* [Job item] In the listing below, locate the line with "する確率も高くなるので、これがちょうどいいサイズなん" and the line with "Bleiben Sie auf dem Laufenden", then output both and everything between them exactly, minus any pictures.

* [Records shown]
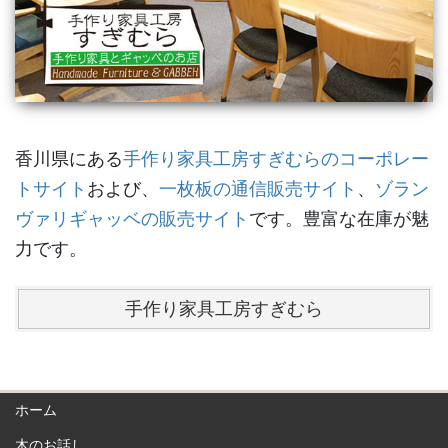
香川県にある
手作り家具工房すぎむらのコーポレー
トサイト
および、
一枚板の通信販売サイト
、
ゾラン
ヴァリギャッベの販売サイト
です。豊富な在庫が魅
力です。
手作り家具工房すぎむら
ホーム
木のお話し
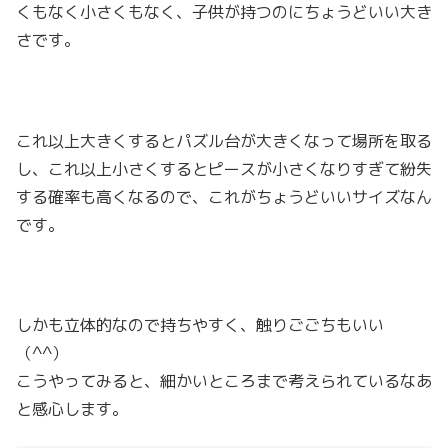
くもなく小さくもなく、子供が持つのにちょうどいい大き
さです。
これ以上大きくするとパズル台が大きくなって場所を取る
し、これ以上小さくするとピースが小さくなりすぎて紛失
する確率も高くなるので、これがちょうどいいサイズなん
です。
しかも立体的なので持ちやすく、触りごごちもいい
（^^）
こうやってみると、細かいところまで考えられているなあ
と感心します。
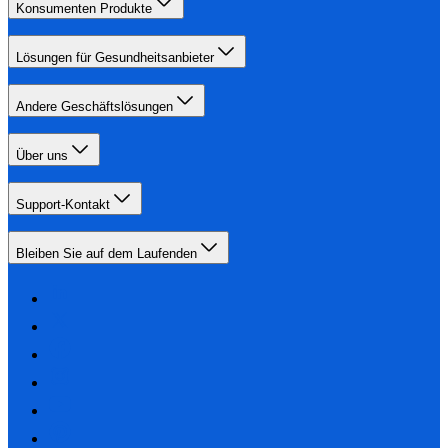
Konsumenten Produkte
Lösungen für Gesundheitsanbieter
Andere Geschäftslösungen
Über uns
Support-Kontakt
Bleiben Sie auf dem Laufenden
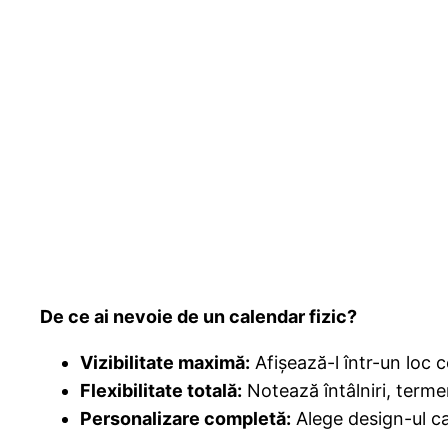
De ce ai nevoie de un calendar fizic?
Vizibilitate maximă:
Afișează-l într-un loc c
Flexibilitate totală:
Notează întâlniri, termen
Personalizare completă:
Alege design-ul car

* [Result of the exercise]
する確率も高くなるので、これがちょうどいいサイズなん
です。
しかも立体的なので持ちやすく、触りごごちもいい
（^^）
こうやってみると、細かいところまで考えられているなあ
と感心します。
Konsumenten Produkte
Lösungen für Gesundheitsanbieter
Andere Geschäftslösungen
Über uns
Support-Kontakt
Bleiben Sie auf dem Laufenden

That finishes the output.